YOUR GOAL – Write out again, exactly as they appear, the lines from the start of the data below through the line with "left knee: (458, 520)"; no pictures.

(SUPPLIED ENTRIES begins)

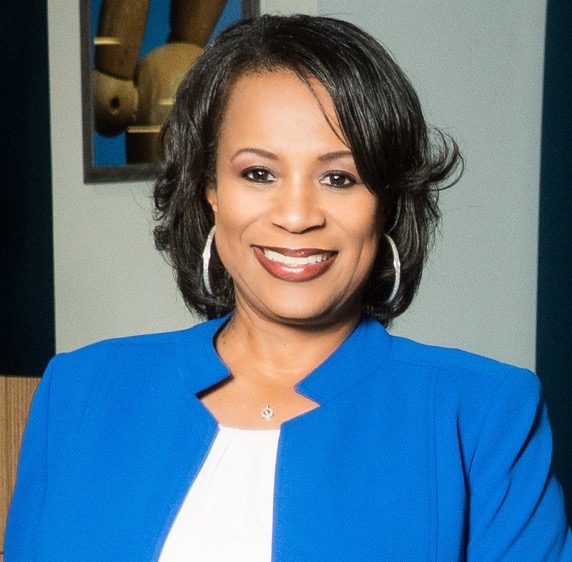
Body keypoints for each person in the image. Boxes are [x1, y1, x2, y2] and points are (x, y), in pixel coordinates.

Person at [5, 14, 571, 561]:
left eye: (339, 178)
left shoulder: (484, 414)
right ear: (209, 188)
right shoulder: (79, 391)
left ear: (386, 202)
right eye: (258, 173)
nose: (297, 216)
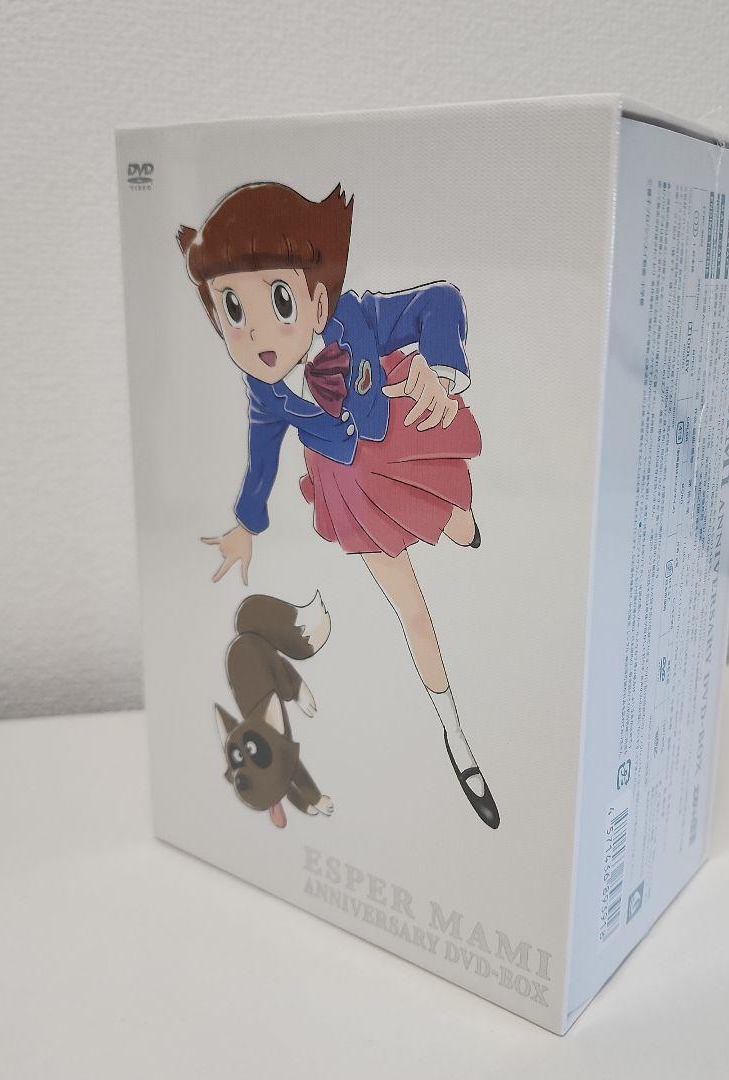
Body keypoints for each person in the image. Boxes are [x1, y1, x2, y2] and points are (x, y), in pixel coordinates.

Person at [177, 181, 500, 828]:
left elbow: (440, 300)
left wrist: (441, 371)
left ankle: (462, 526)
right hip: (348, 486)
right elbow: (262, 458)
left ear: (318, 298)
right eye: (233, 310)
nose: (258, 331)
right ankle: (456, 736)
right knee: (414, 613)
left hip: (398, 439)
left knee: (458, 520)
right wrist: (246, 523)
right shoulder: (265, 390)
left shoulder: (356, 318)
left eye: (277, 299)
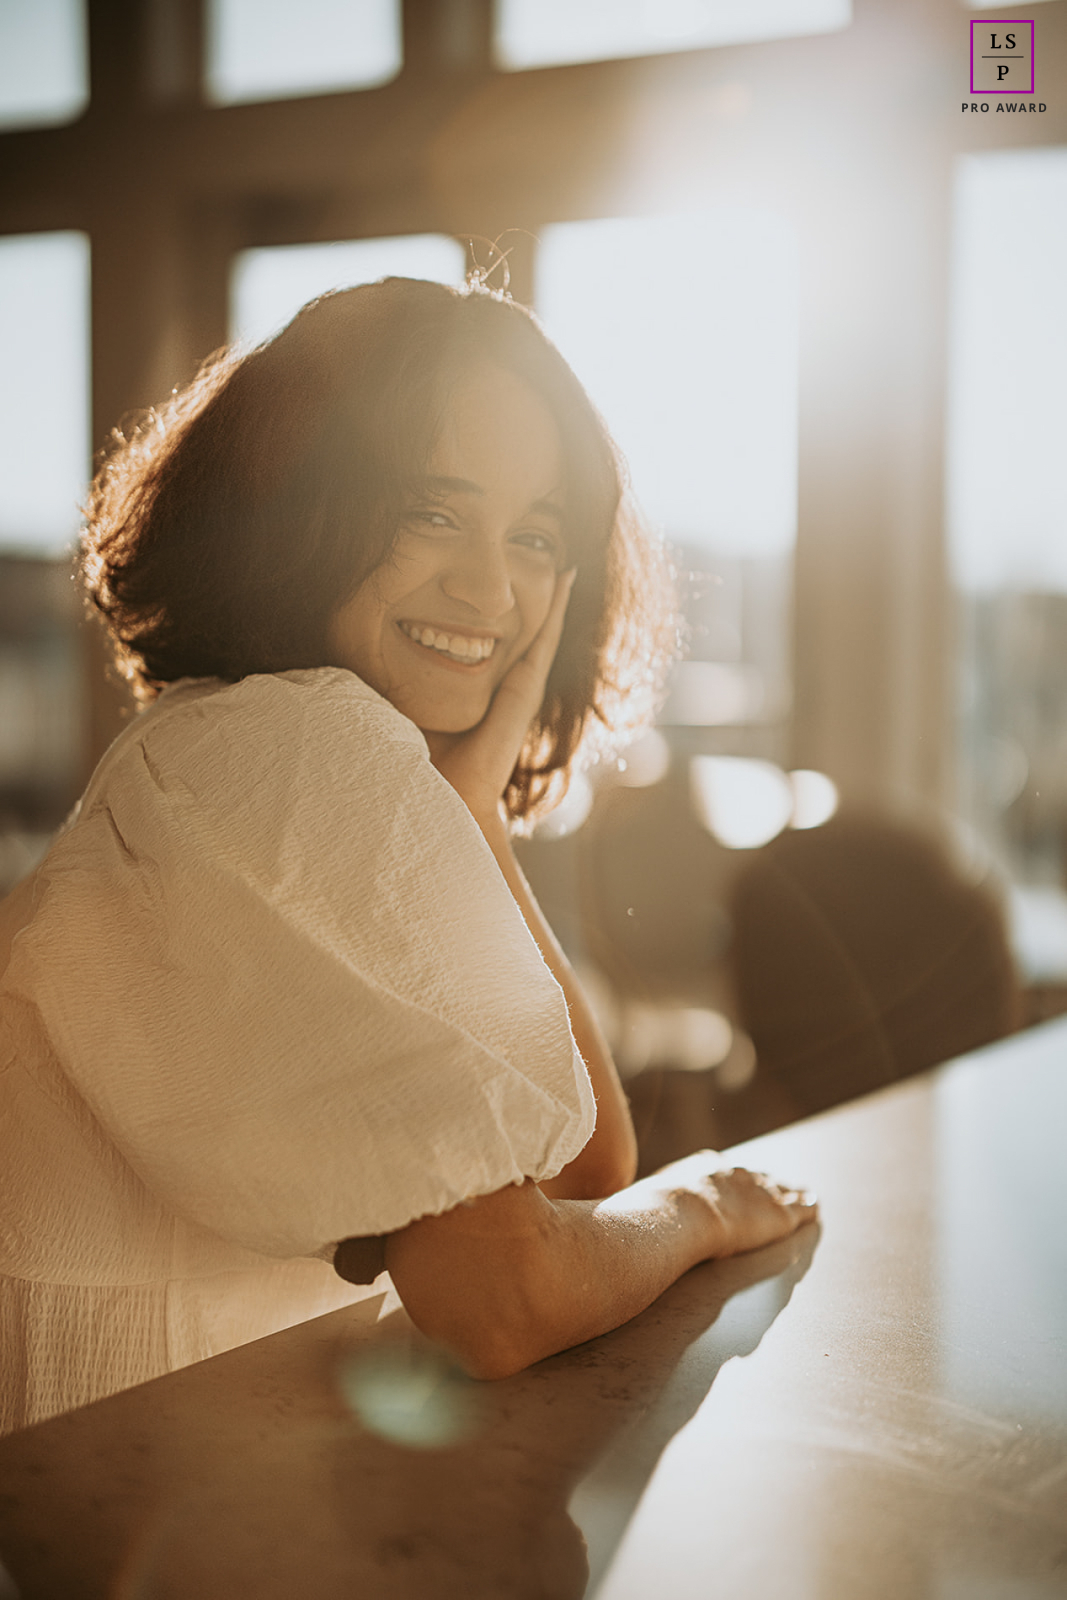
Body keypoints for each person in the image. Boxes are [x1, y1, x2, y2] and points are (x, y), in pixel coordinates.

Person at [0, 277, 816, 1435]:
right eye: (431, 512)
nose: (490, 589)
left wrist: (471, 809)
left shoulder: (227, 741)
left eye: (534, 536)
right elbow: (504, 1293)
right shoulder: (302, 751)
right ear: (293, 511)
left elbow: (582, 1173)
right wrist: (702, 1207)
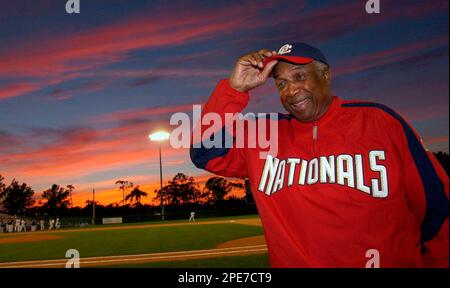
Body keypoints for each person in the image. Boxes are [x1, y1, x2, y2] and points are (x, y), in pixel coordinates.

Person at [190, 42, 449, 268]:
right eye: (281, 83)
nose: (291, 90)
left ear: (325, 74)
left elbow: (437, 209)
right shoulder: (265, 134)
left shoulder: (379, 121)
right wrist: (234, 90)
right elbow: (205, 151)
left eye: (299, 76)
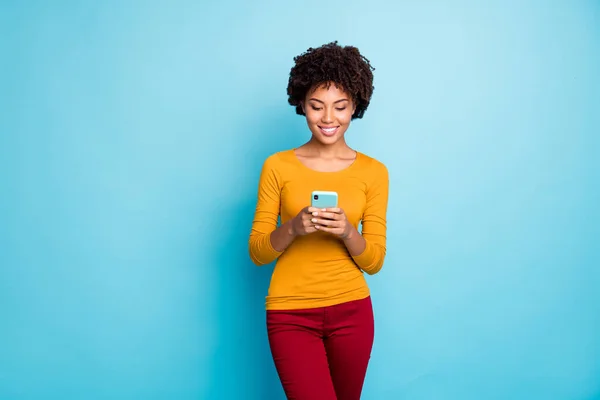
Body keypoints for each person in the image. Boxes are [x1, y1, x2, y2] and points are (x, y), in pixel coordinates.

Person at [248, 41, 389, 400]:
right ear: (301, 105)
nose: (328, 118)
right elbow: (258, 252)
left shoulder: (374, 172)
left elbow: (374, 261)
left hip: (353, 312)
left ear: (355, 106)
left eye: (340, 107)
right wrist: (294, 227)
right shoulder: (277, 166)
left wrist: (346, 232)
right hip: (290, 313)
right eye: (316, 106)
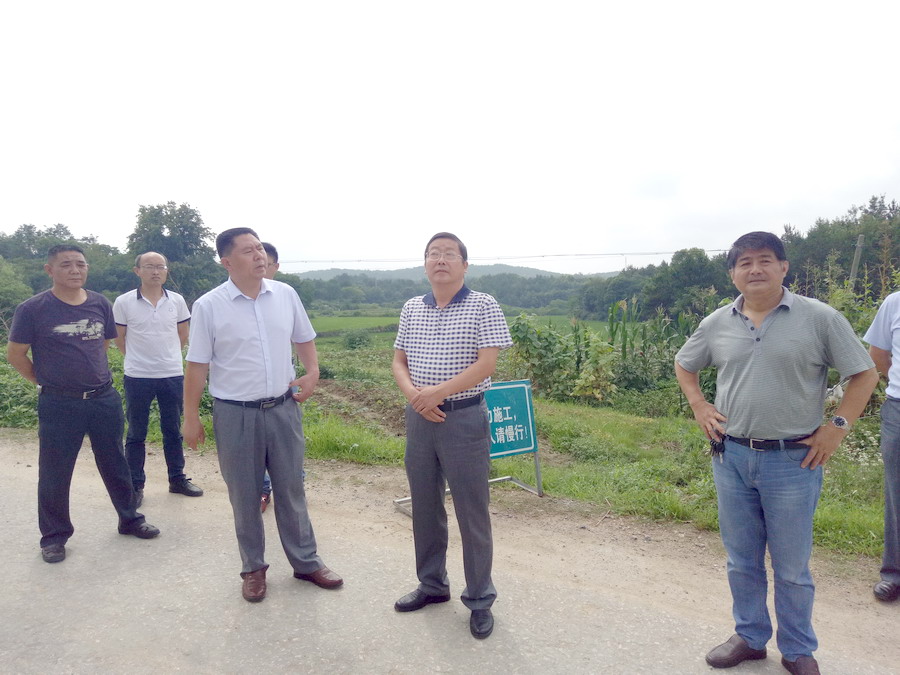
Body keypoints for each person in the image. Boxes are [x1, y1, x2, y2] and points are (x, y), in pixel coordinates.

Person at [675, 231, 878, 675]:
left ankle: (798, 649)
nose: (755, 270)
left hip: (794, 461)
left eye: (765, 260)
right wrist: (698, 405)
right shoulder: (717, 322)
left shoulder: (820, 318)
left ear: (784, 267)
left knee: (791, 566)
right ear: (733, 274)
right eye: (744, 263)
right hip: (731, 457)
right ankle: (749, 637)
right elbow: (684, 364)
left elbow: (864, 374)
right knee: (741, 558)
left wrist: (836, 429)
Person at [182, 227, 342, 602]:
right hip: (235, 414)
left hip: (284, 409)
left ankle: (306, 562)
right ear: (227, 261)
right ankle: (253, 569)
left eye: (259, 249)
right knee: (245, 495)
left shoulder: (285, 295)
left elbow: (304, 337)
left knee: (291, 488)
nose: (258, 255)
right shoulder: (209, 306)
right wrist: (191, 416)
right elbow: (197, 366)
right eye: (248, 251)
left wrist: (313, 371)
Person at [391, 232, 512, 640]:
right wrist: (414, 397)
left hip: (463, 419)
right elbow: (399, 359)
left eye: (449, 254)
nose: (440, 260)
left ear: (464, 265)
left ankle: (479, 598)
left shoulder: (483, 304)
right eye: (433, 254)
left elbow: (487, 363)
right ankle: (432, 585)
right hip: (420, 419)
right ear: (424, 264)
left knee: (471, 512)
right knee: (425, 507)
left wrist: (436, 394)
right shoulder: (412, 307)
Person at [7, 244, 160, 564]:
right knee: (55, 472)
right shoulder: (33, 309)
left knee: (116, 462)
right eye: (66, 265)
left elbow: (103, 344)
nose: (75, 270)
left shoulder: (99, 303)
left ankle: (129, 518)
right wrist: (43, 381)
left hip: (103, 398)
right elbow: (16, 355)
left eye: (80, 264)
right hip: (59, 403)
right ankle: (54, 536)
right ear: (50, 270)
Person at [113, 251, 203, 507]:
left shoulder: (176, 300)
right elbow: (119, 336)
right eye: (149, 266)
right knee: (136, 432)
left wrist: (168, 356)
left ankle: (177, 479)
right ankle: (135, 484)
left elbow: (182, 333)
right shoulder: (124, 302)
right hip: (137, 375)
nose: (155, 271)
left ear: (166, 271)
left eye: (160, 267)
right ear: (137, 271)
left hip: (172, 374)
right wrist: (134, 358)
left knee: (173, 430)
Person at [863, 290, 900, 603]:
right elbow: (878, 355)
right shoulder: (894, 302)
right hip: (899, 409)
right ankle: (894, 574)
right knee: (897, 493)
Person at [259, 241, 279, 512]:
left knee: (287, 449)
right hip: (246, 397)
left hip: (281, 391)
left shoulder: (283, 297)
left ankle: (292, 486)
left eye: (267, 263)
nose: (261, 266)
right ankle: (263, 490)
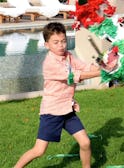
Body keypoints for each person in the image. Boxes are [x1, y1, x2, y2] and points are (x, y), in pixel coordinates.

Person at [14, 22, 101, 168]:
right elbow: (74, 76)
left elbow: (84, 66)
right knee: (39, 150)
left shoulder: (68, 56)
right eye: (56, 42)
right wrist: (101, 73)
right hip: (52, 112)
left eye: (63, 41)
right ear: (47, 44)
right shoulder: (50, 63)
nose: (61, 45)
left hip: (67, 109)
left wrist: (102, 67)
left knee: (85, 142)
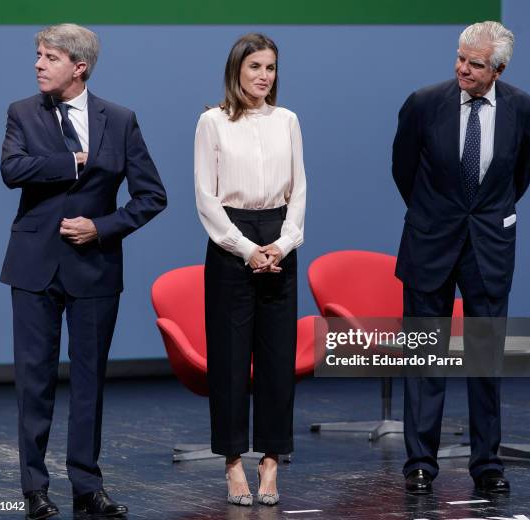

(SUPPLIED ENTRIES ends)

TASK RESPONSE –
Body keypoints for each person in the image. Boxes are [x1, y1, x2, y2] and points are (x, y), in pixel coordinates.

Person at [5, 14, 571, 561]:
left eye: (339, 178)
left shoulder: (484, 414)
right ear: (209, 188)
right shoulder: (79, 391)
left ear: (386, 202)
right eye: (258, 173)
nose: (297, 216)
Body keypoints for each person in the image. Boxes are [x1, y1, x2, y2] and points are (x, y), in pixel coordinates.

Person at [177, 181, 500, 828]:
left elbow: (440, 300)
left wrist: (441, 371)
left ankle: (462, 526)
right hip: (348, 486)
right elbow: (262, 458)
left ear: (318, 298)
right eye: (233, 310)
nose: (258, 331)
right ankle: (456, 736)
right knee: (414, 613)
left hip: (398, 439)
left knee: (458, 520)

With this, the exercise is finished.